Without the sadness, he has nothing left.





14




He tells the two men that they’re nearing the end of the slaughter process. Next they’ll stop by the room where the carcasses are divided into parts. Through a small square window they can see into a room that’s narrower, but just as white and well-lit as the others. Two men with chainsaws cut the bodies in half. The men are dressed in regulation attire, but with helmets and black plastic boots. Plastic visors cover their faces. They appear to be concentrating. Other employees inspect and store the spinal columns that were removed before the cut was made.

One of the saw operators looks at him but doesn’t acknowledge his presence. The man’s name is Pedro Manzanillo. He picks up the chainsaw and slices the body more forcefully, as if with rage, though the cut he makes is precise. Manzanillo is always on edge when he’s around. He knows this and tries not to cross paths with the man, though it’s unavoidable.

He tells the applicants that after the carcasses have been cut in half, they’re washed, inspected, sealed, weighed and placed in the cooling chamber to ensure they’re kept cold enough. “But doesn’t the cold make the meat tough?” the shorter applicant asks.

He explains the chemical processes that allow the meat to remain tender as a result of the cold. He uses words like lactic acid, myosin, ATP, glycogen, enzymes. The man nods like he understands. “Our job is done when the different parts of the product are transported to their respective destinations,” he says, so he can end the tour and go for a cigarette.

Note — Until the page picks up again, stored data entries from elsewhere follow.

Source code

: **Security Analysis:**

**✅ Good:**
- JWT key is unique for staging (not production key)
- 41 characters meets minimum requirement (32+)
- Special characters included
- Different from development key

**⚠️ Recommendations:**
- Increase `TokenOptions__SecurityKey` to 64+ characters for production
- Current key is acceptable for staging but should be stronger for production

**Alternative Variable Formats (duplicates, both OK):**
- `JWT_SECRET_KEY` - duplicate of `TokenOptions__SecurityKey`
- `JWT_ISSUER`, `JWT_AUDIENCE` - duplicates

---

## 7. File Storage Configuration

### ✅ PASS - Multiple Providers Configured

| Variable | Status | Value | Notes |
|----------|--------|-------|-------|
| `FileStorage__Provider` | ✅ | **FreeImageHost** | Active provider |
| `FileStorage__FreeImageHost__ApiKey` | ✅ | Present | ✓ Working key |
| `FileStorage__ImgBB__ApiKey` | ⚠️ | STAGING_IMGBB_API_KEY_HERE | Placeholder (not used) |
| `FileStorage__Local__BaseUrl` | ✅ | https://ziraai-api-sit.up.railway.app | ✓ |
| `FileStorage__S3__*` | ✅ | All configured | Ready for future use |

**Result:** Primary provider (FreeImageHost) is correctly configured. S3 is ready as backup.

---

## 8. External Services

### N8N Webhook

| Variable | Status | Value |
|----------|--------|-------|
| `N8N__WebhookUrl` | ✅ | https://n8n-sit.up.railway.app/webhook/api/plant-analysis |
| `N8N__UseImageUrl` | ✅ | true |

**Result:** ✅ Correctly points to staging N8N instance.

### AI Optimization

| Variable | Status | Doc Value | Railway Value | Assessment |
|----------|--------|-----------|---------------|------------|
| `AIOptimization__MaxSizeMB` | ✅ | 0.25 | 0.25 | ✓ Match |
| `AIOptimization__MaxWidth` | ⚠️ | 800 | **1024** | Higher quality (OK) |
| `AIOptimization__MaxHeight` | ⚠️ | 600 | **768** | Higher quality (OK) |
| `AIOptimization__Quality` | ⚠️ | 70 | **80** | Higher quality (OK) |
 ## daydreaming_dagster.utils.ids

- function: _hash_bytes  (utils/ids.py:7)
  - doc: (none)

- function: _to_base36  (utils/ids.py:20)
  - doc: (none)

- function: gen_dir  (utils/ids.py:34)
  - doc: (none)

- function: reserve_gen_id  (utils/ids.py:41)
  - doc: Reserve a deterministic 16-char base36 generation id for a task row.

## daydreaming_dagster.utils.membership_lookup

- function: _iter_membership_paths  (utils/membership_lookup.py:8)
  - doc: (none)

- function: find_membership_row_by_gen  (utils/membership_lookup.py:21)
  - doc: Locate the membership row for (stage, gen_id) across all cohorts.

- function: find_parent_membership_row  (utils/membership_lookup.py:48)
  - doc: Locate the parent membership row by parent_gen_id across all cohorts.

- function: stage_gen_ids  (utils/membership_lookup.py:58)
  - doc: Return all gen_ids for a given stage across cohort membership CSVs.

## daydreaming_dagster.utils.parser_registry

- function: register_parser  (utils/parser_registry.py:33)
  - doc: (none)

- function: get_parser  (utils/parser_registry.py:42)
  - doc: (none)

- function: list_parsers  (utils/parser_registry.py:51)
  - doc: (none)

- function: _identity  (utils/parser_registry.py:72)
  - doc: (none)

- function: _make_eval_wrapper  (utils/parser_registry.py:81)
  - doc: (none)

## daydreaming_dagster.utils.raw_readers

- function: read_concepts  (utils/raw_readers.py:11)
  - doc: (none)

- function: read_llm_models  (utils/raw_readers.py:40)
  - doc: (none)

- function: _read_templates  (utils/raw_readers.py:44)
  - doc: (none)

Manzanillo puts the chainsaw down on a table and looks at him again. He holds the man’s gaze because he knows he did what needed to be done and he doesn’t feel guilty about it. Manzanillo used to work with another saw operator who everyone called “Ency” because he was like an encyclopedia. He knew the meanings of complex words and on break was always reading a book. At first the others laughed at him, but then he began to describe the plot of whatever he was reading and he captivated them. Ency and Manzanillo were like brothers. They lived in the same neighbourhood, their wives and kids were friends. They drove to work together and made a good team. But Ency began to change. Little by little. As the man’s boss, he was the only one who noticed at first. Ency seemed quieter. When he was on break, he’d stare at the shipment in the resting cages. He lost weight. There were bags under his eyes. He started to pause before cutting the carcasses. He’d get sick and miss work. Ency needed to be confronted and one day he took the man aside and asked him what was going on. Ency said it was nothing. The next day everything seemed to be back to normal and for a while he thought the man was fine. But then one afternoon Ency said he was going on break and took the chainsaw without anyone noticing. He went to the resting cages and began to cut them open. Whenever a worker tried to stop him, he threatened them with the chainsaw. A few heads escaped, but the majority stayed in their cages. They were confused and frightened. Ency was shouting, “You’re not animals. They’re going to kill you. Run. You need to escape,” as if the heads could understand what he was saying. Someone was able to hit him over the head with a club and he was knocked unconscious. His subversive act only succeeded in delaying the slaughter by a few hours. The only ones to benefit were the employees, who got to take a break from their work and enjoy the interruption. The heads that escaped didn’t get very far and were put back in their cages.